LTM VE performance while loadbalancing DNS (DNS profile) and Max connections
Hi I'll be raising a case via my SE as well but wanted to post on here in case others had some ideas. Probably going to be a bit of a long post - sorry.
We experienced a major service outage yesterday as our LTM VE seemed to crumble which was load balancing our DNS traffic. We haven't yet determined the initial cause but believe we have a good idea of the sequence of events but have some queries regarding F5 VE and ESXi interaction with regards to UDP traffic.
In normal working conditions we have average of 10K cps doing only DNS traffic - with LTM DNS profile applied this usually equates to about ~500 open active connections. I have always see it stay around this figure unless it stops seeing the DNS responses come back at which point the open connections obviously starts to rocket.
We've now seen in both load testing and also now in live is that about 40-50K cps LTM_ESXi5 combination seems starts dropping packets. however LTM does not show any dropped packets on the interfaces.
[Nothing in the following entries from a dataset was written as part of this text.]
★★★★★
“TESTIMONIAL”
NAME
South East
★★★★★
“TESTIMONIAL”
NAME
regarding the outage - we basically experienced a cascaded failure, it seems cps shot upto ~45k (haven't yet been able to determine if this was the cause or effect) but the consequence is it starts loosing packets, most importantly the probes to the DNS servers (both ICMP and DNS monitor), hence the LTM took all our DNS servers offline. Hence making the situation worse by swamping us with a storm of DNS requests from client retries, so the probes were continually flapping and the LTM could never recover. We recovered the situation by rate limiting the virtual server and removing the probes from the pool so DNS was just forwarded irrespective. My experience in load testing seems that LTM copes well while the max open connections is kept low but as soon as we seem to hit a threshold the max open connections then rockets because we begin to drop traffic.
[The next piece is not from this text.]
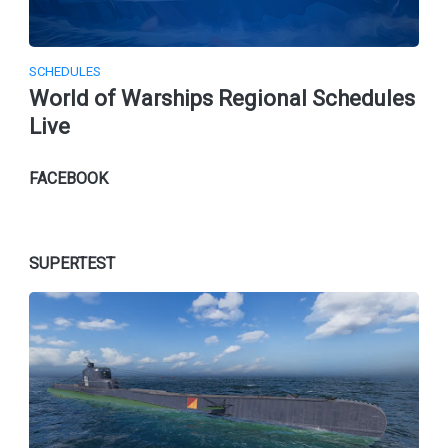
SCHEDULES
World of Warships Regional Schedules
Live
FACEBOOK
SUPERTEST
So does anyone know what is the expected limit for a VE cps while using ESXi hypervisor - ours is literally only doing DNS loadbalancing. v11.4, default VE deployment from template. we only seemed to hit 50% cpu across 2 vCPU.
I've read a bit about UDP buffer tuning on linux host while using ESXi but is it possible to tune the udp buffers on F5 ltm using the same e.g something like sysctl -w net.core.rmem_max=26214400
Does anyone know if there is F5 ESXi best practises?
sorry for long post - hopefully someone will read it.